We New Yorkers are so proud of never needing a car in the city, ‘you can get everywhere you want to go using public transport,’ we tell those suburban out-of-towners, and that’s true, but once in a while we, too, get lazy and crave the comfort of sitting in the back seat while the city whizzes by, one street at a time.

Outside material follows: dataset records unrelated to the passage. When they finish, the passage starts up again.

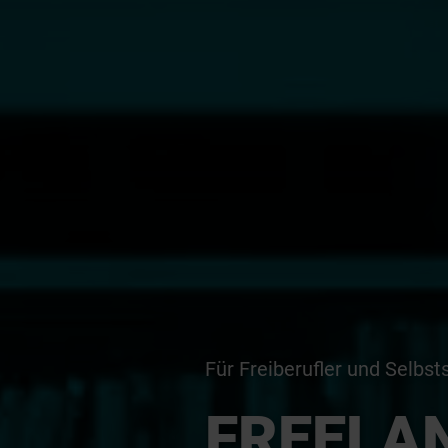
Für Freiberufler und Selbst
FREELA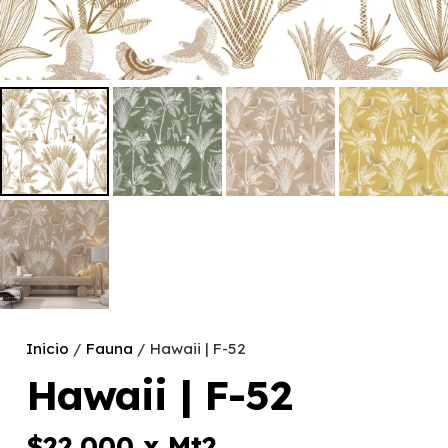
Inicio
/
Fauna
/ Hawaii | F-52
Hawaii | F-52
$
22.000
x Mt2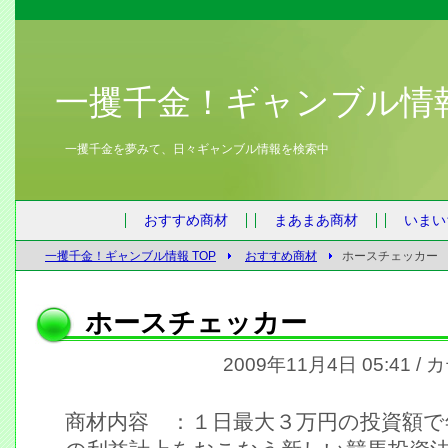
一攫千金！ギャンブル情
一攫千金を夢みて、日々ギャンブル情報を検索中
おすすめ商材
まあまあ商材
いまい
一攫千金！ギャンブル情報 TOP
おすすめ商材
ホースチェッカー
ホースチェッカー
2009年11月4日 05:41 /
商材内容 ：１日最大３万円の投資額で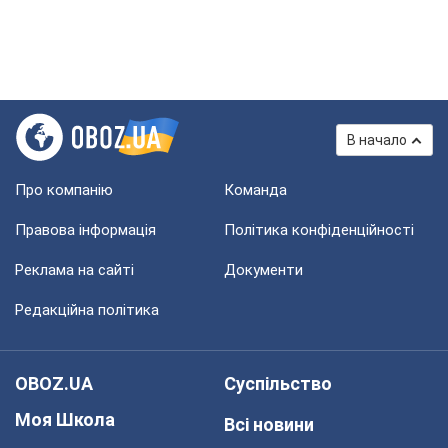
В начало
Про компанію
Команда
Правова інформація
Політика конфіденційності
Реклама на сайті
Документи
Редакційна політика
OBOZ.UA
Суспільство
Моя Школа
Всі новини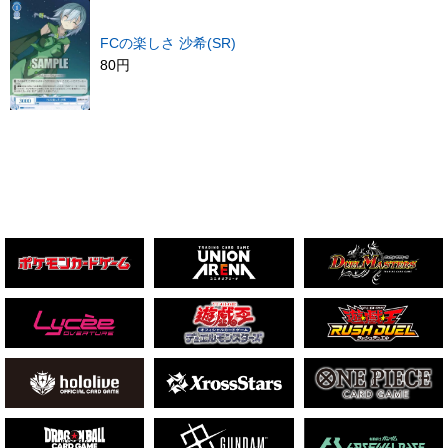
FCの楽しさ 沙希(SR)
80円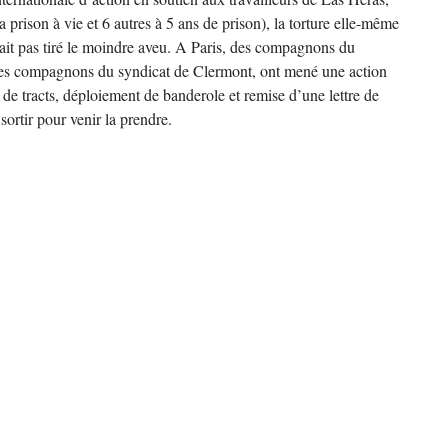
rison à vie et 6 autres à 5 ans de prison), la torture elle-même
avait pas tiré le moindre aveu. A Paris, des compagnons du
des compagnons du syndicat de Clermont, ont mené une action
 de tracts, déploiement de banderole et remise d’une lettre de
sortir pour venir la prendre.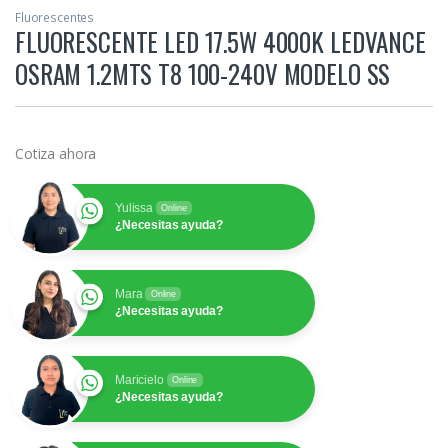
Fluorescentes
FLUORESCENTE LED 17.5W 4000K LEDVANCE
OSRAM 1.2MTS T8 100-240V MODELO SS
Cotiza ahora
Yulissa
Online
¿Necesitas ayuda?
Mara
Online
¿Necesitas ayuda?
Maricielo
Online
¿Necesitas ayuda?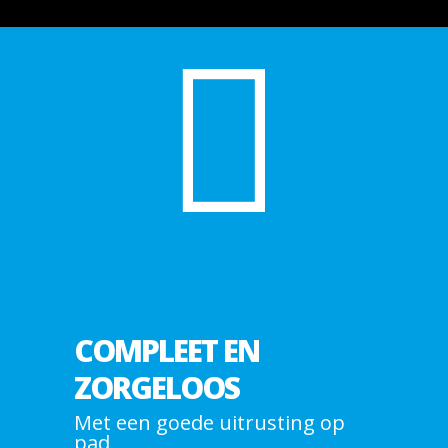
COMPLEET EN
ZORGELOOS
Met een goede uitrusting op
pad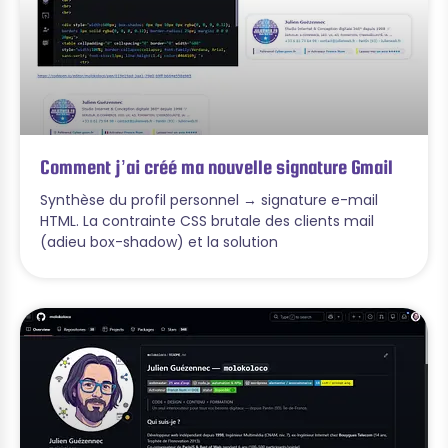
Comment j’ai créé ma nouvelle signature Gmail
Synthèse du profil personnel → signature e-mail
HTML. La contrainte CSS brutale des clients mail
(adieu box-shadow) et la solution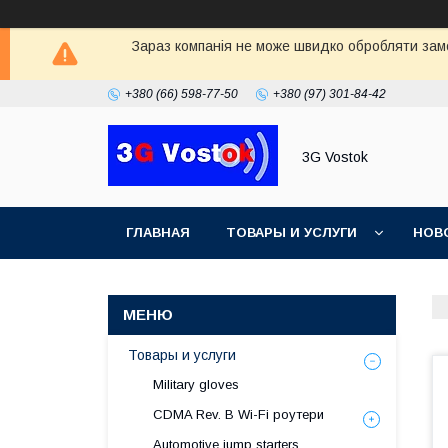
Зараз компанія не може швидко обробляти замо
+380 (66) 598-77-50
+380 (97) 301-84-42
3G Vostok
ГЛАВНАЯ
ТОВАРЫ И УСЛУГИ
НОВ
Товары и услуги
Military gloves
CDMA Rev. B Wi-Fi роутери
Automotive jump starters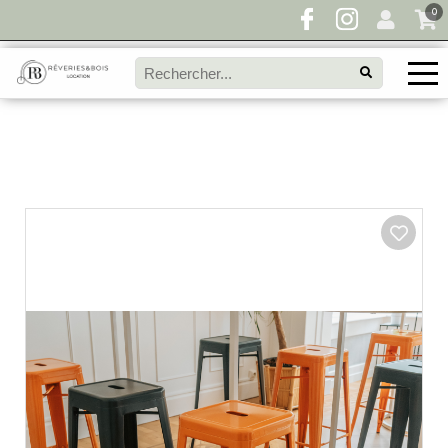
0
Pour toute demande de disponibilité, remplissez
directement le panier à devis et envoyez votre
demande!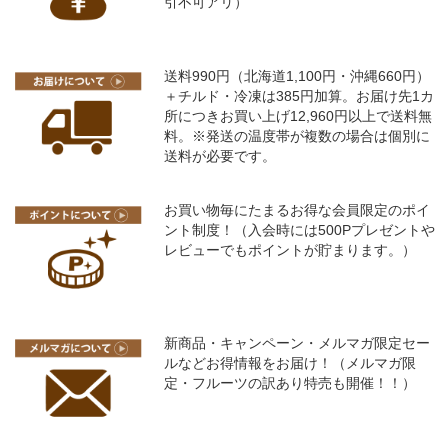
引不可アリ）
送料990円（北海道1,100円・沖縄660円）
＋チルド・冷凍は385円加算。お届け先1カ
所につきお買い上げ12,960円以上で送料無
料。※発送の温度帯が複数の場合は個別に
送料が必要です。
お買い物毎にたまるお得な会員限定のポイ
ント制度！（入会時には500Pプレゼントや
レビューでもポイントが貯まります。）
新商品・キャンペーン・メルマガ限定セー
ルなどお得情報をお届け！（メルマガ限
定・フルーツの訳あり特売も開催！！）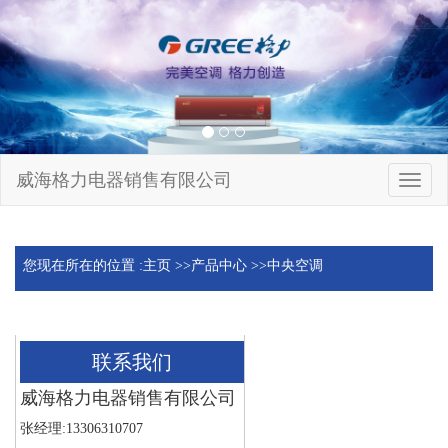
威海格力电器销售有限公司
切
换
导
航
您现在所在的位置 :
主页
>>
产品中心
>>
中央空调
联系我们
威海格力电器销售有限公司
张经理:13306310707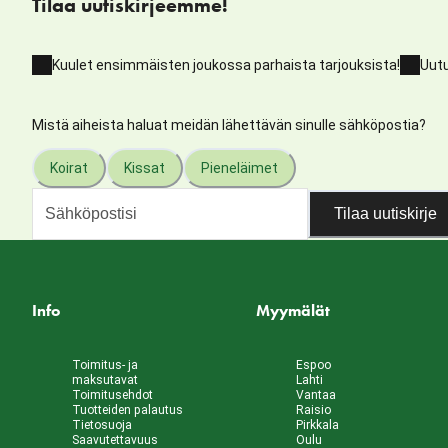
Tilaa uutiskirjeemme!
Kuulet ensimmäisten joukossa parhaista tarjouksista!
Uutu
Mistä aiheista haluat meidän lähettävän sinulle sähköpostia?
Koirat
Kissat
Pieneläimet
Tilaa uutiskirje
Info
Myymälät
Toimitus- ja
Espoo
maksutavat
Lahti
Toimitusehdot
Vantaa
Tuotteiden palautus
Raisio
Tietosuoja
Pirkkala
Saavutettavuus
Oulu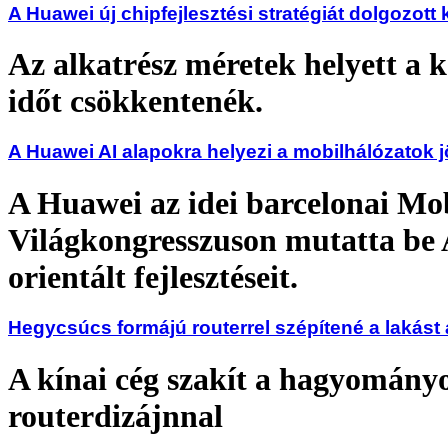
A Huawei új chipfejlesztési stratégiát dolgozott 
Az alkatrész méretek helyett a ké
időt csökkentenék.
A Huawei AI alapokra helyezi a mobilhálózatok j
A Huawei az idei barcelonai Mo
Világkongresszuson mutatta be 
orientált fejlesztéseit.
Hegycsúcs formájú routerrel szépítené a lakást
A kínai cég szakít a hagyomány
routerdizájnnal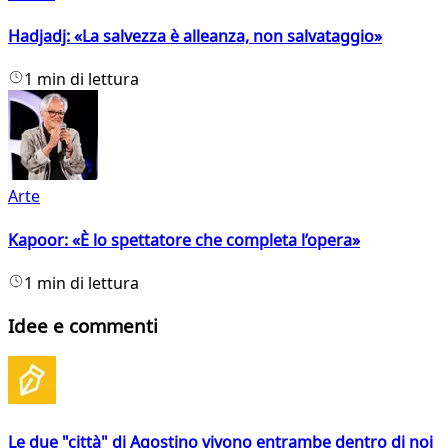
Hadjadj: «La salvezza è alleanza, non salvataggio»
1 min di lettura
Arte
Kapoor: «È lo spettatore che completa l’opera»
1 min di lettura
Idee e commenti
Le due "città" di Agostino vivono entrambe dentro di noi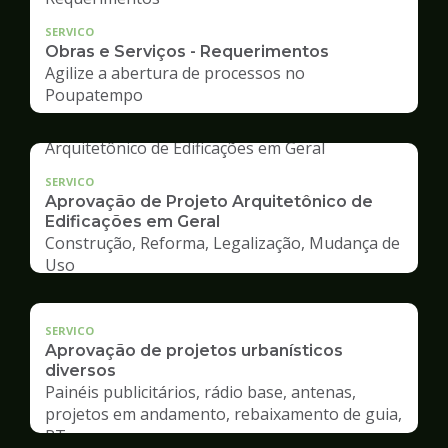
SERVICO
Obras e Serviços - Requerimentos
Agilize a abertura de processos no
Poupatempo
SERVICO
Aprovação de Projeto Arquitetônico de
Edificações em Geral
Construção, Reforma, Legalização, Mudança de
Uso
SERVICO
Aprovação de projetos urbanísticos
diversos
Painéis publicitários, rádio base, antenas,
projetos em andamento, rebaixamento de guia,
RT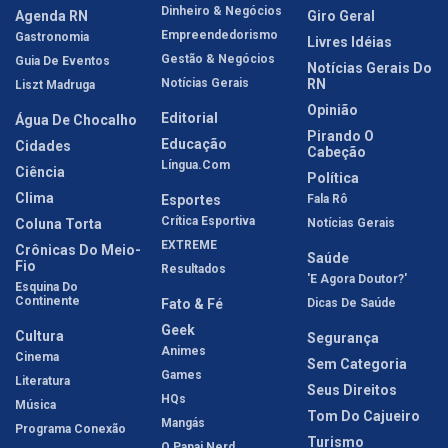
Dinheiro & Negócios
Agenda RN
Giro Geral
Empreendedorismo
Gastronomia
Livres Idéias
Gestão & Negócios
Guia De Eventos
Notícias Gerais Do
Notícias Gerais
RN
Liszt Madruga
Opinião
Editorial
Água De Chocalho
Pirando O
Educação
Cidades
Cabeção
Língua.com
Ciência
Política
Clima
Esportes
Fala Rô
Crítica Esportiva
Coluna Torta
Notícias Gerais
EXTREME
Crônicas Do Meio-
Saúde
Fio
Resultados
'E Agora Doutor?'
Esquina Do
Continente
Fato & Fé
Dicas De Saúde
Geek
Cultura
Segurança
Animes
Cinema
Sem Categoria
Games
Literatura
Seus Direitos
HQs
Música
Tom Do Cajueiro
Mangás
Programa Conexão
Turismo
O Papai Nerd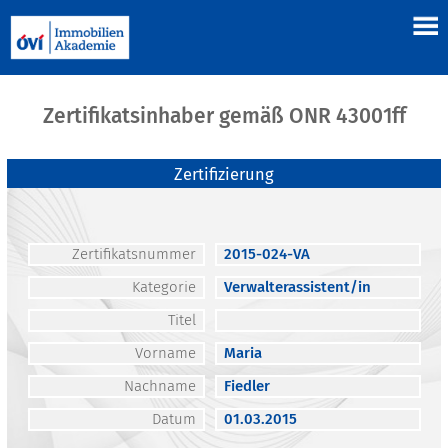
Zertifikatsinhaber gemäß ONR 43001ff
Zertifizierung
Zertifikatsnummer
2015-024-VA
Kategorie
Verwalterassistent/in
Titel
Vorname
Maria
Nachname
Fiedler
Datum
01.03.2015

What follows is a description of my love-hate relationship with cabs in New York— in rhyme:

 

 

Ode to the Elusive Yellow Cab

I look to the left, look to the right
But there’s nary a cabbie in sight
I turn my head and I tap my toe
Where did all of those yellow cabs go?
Look at my watch, and look at time pass
I need a cab, and I need it fast!
I cross the street, hoping for some luck
Just missed one on the other side, f$#k!
There’s one going by, but the light’s not on
People inside, a kid and his mom
Here’s one now, but off-duty it looks
Two others won’t go cross-town, those crooks!
I’m having a bad yellow cab day
I even consider starting to pray
But then one cruises down the lane
Yes! My patience a taxi did gain
It’s about time that I caught a break
In the cold I had started to shake
Just then an old man stepped out on the road
Cursing inside, I honored the code
Graciously gave him my hard-won ride
Even though I was fit to be tied
At that point I surrendered the fight
Subway it is, though it’s late at night
Defeated, I walk across the street
I hear a honk, my heart skips a beat!
The yellow cab pulls up by my side,
“Hey young lady, do you need a ride?”